#### SUPPLIED TEXT

Filter and rank detected trajectories

Applies post-processing filters and ranking to trajectory data based on score, length, and other criteria. This function helps refine the output from detect_main_trajectories() by keeping only the most relevant trajectories according to user-specified constraints.

Usage

filter_trajectories(tr_tbl, top_n = 3, min_score = NULL, min_length = NULL)

Arguments

tr_tbl: A tibble of trajectories from detect_main_trajectories()$trajectories. Must contain at least traj_id, score, and length columns.
top_n: Maximum number of trajectories to keep after filtering and sorting (default: 3). If NULL, keeps all trajectories that meet the filter criteria.
min_score: Minimum score threshold for trajectories (default: NULL). Trajectories with score less than min_score are discarded. Useful for removing weak or noisy paths.
min_length: Minimum trajectory length in distinct years (default: NULL). Trajectories shorter than min_length are discarded. Ensures only trajectories spanning a meaningful temporal horizon are kept.

Value

A filtered and sorted trajectory tibble with the same structure as input, containing only trajectories that meet all criteria, sorted by descending score. Returns an empty tibble if no trajectories meet the criteria.

Details

This function provides a straightforward way to refine trajectory detection results by applying quality filters and ranking. The filtering process occurs in three steps:

Quality Filtering: Remove trajectories that don't meet minimum quality standards
- min_score: Filters by the dynamic programming path score (higher = better)

########

▶ **DIRECTION A**
Duplicate the passage of the filter_trajectories documentation that begins at the words "Filter and rank" and ends after the words "to user-specified constraints.".

#### DATA RECORDS

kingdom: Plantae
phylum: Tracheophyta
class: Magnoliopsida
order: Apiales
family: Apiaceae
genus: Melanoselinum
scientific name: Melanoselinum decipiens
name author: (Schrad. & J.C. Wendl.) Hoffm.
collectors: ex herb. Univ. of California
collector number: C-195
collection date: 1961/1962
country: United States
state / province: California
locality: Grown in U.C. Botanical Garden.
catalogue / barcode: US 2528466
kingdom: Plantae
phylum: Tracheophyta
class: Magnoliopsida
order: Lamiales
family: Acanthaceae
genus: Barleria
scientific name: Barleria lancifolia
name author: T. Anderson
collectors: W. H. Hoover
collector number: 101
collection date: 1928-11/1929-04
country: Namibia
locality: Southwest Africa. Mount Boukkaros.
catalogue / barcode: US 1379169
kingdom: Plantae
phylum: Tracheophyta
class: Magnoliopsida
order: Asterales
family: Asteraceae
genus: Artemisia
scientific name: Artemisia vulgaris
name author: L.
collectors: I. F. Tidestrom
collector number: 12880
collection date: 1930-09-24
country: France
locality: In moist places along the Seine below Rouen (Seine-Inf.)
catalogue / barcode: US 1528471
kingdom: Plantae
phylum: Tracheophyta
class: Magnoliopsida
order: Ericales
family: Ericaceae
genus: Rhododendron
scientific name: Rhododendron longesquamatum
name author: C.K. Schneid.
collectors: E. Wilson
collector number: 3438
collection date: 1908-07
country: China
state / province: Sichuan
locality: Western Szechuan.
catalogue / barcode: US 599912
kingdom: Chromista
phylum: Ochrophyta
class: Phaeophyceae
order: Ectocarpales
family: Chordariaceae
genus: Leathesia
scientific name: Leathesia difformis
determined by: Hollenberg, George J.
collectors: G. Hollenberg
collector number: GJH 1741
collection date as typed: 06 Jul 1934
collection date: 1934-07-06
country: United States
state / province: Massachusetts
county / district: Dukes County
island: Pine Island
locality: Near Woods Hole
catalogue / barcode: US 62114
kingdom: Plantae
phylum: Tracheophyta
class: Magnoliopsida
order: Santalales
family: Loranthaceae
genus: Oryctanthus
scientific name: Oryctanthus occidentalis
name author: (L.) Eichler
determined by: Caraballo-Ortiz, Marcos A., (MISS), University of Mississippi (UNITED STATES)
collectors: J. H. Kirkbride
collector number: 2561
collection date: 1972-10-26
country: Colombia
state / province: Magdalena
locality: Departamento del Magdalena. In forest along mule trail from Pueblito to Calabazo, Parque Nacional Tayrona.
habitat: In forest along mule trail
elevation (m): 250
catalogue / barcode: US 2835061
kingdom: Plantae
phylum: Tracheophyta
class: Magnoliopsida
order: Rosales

########

▶ **DIRECTION B**
From the entries, set down word for word the lines beginning with the line that contains "collection date: 1961/1962" and ending after the line that contains "phylum: Ochrophyta".

▶ **WORKED ANSWER A**
Filter and rank detected trajectories

Applies post-processing filters and ranking to trajectory data based on score, length, and other criteria. This function helps refine the output from detect_main_trajectories() by keeping only the most relevant trajectories according to user-specified constraints.

▶ **WORKED ANSWER B**
collection date: 1961/1962
country: United States
state / province: California
locality: Grown in U.C. Botanical Garden.
catalogue / barcode: US 2528466
kingdom: Plantae
phylum: Tracheophyta
class: Magnoliopsida
order: Lamiales
family: Acanthaceae
genus: Barleria
scientific name: Barleria lancifolia
name author: T. Anderson
collectors: W. H. Hoover
collector number: 101
collection date: 1928-11/1929-04
country: Namibia
locality: Southwest Africa. Mount Boukkaros.
catalogue / barcode: US 1379169
kingdom: Plantae
phylum: Tracheophyta
class: Magnoliopsida
order: Asterales
family: Asteraceae
genus: Artemisia
scientific name: Artemisia vulgaris
name author: L.
collectors: I. F. Tidestrom
collector number: 12880
collection date: 1930-09-24
country: France
locality: In moist places along the Seine below Rouen (Seine-Inf.)
catalogue / barcode: US 1528471
kingdom: Plantae
phylum: Tracheophyta
class: Magnoliopsida
order: Ericales
family: Ericaceae
genus: Rhododendron
scientific name: Rhododendron longesquamatum
name author: C.K. Schneid.
collectors: E. Wilson
collector number: 3438
collection date: 1908-07
country: China
state / province: Sichuan
locality: Western Szechuan.
catalogue / barcode: US 599912
kingdom: Chromista
phylum: Ochrophyta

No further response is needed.